Cornelius Hell erinnert sich
Erwachendes Vilnius
1984 zog Cornelius Hell für zwei Jahre nach Vilnius. "Wenn ich 20 Musikkassetten und meine Pfeife mithabe und mit Kaffee versorgt bin, kann nichts schief gehen", meinte er damals. Es ging nicht schief, und Vilnius besucht er heute noch gern.
8. April 2017, 21:58
Der Salzburger Germanist Cornelius Hell machte sich 1984 auf nach Litauen, in eine absolute Terra incognita und begann in der Folge Vilnius, die Hauptstadt, nach und nach zu durchstreifen.

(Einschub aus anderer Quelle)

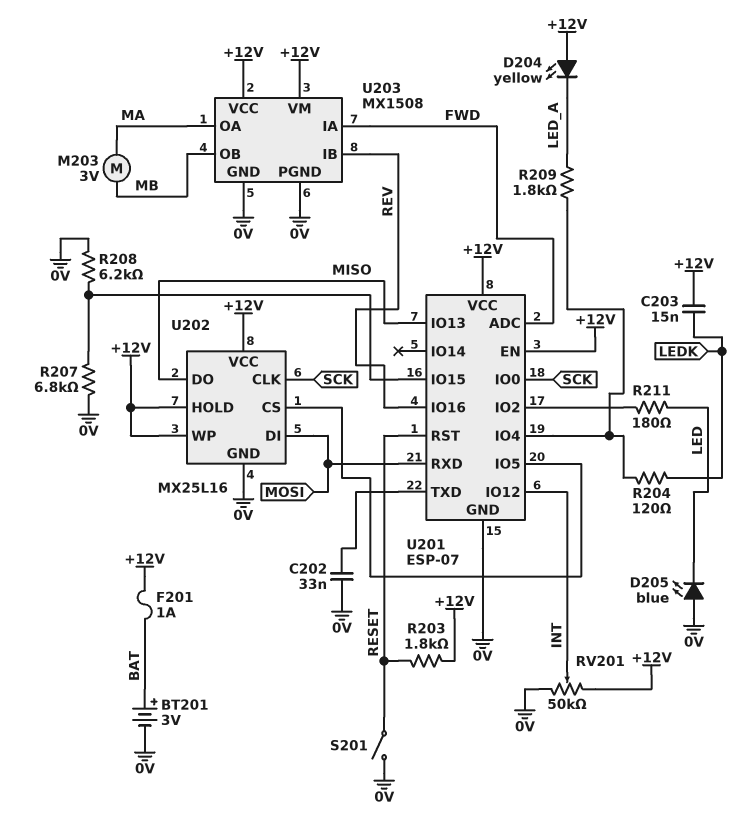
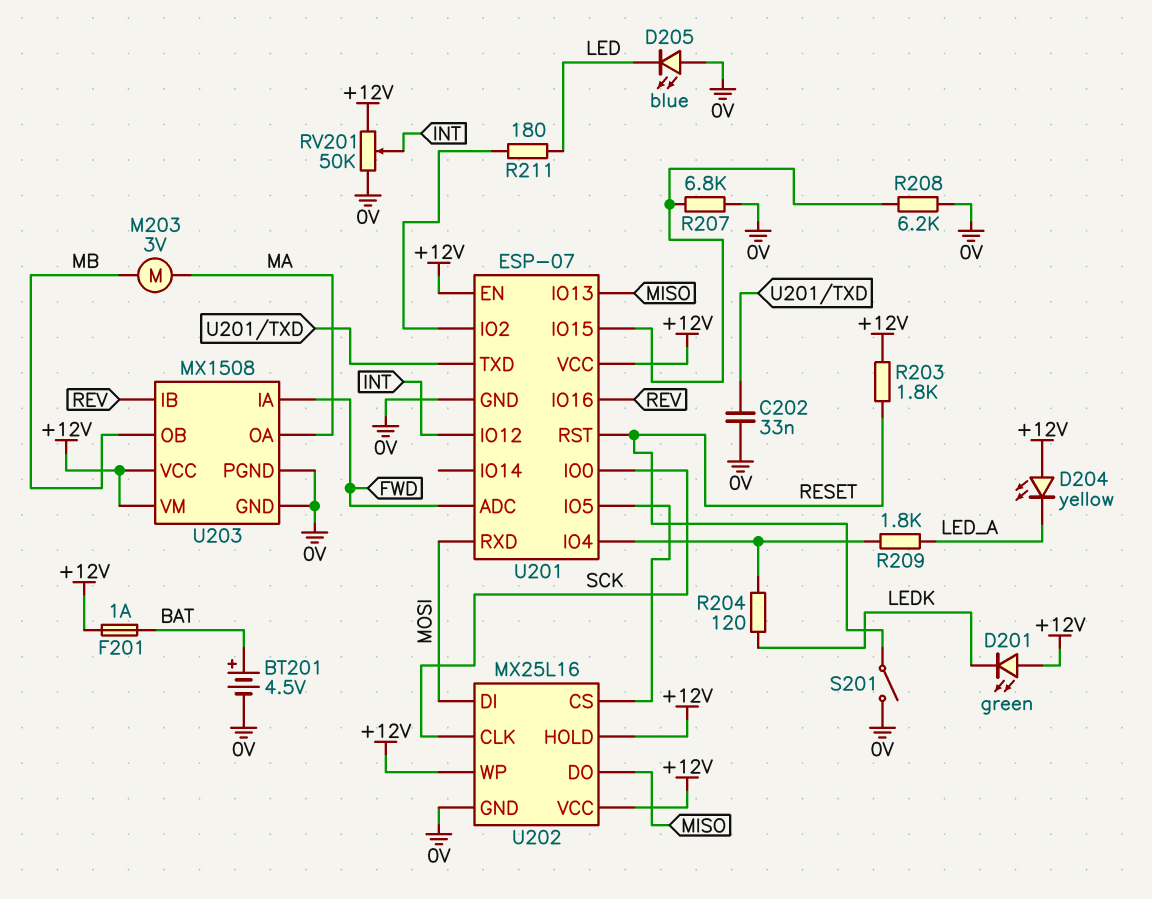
BT201: 3V (plus BAT, minus 0V) -> 4.5V (plus BAT, minus 0V)
C203: 15nF (+12V, LEDK) -> none
D201: none -> LED green (A +12V, K LEDK)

Zwei Jahre lang war er Lektor für deutsche Literatur an der Universität in Vilnius. Seit dieser Zeit lässt ihn diese Stadt nicht mehr los, er übersetzte zahlreiche Texte aus dem Litauischen, gab die Anthologie "Meldungen über Gespenster. Erzählungen aus Litauen" heraus und erhielt 2004 den Übersetzerpreis des Litauischen Lyrikfestivals Frühling der Poesie. Jetzt ist sein Buch "Der eiserne Wolf im barocken Labyrinth. Erwachendes Vilnius" im Picus Verlag erschienen.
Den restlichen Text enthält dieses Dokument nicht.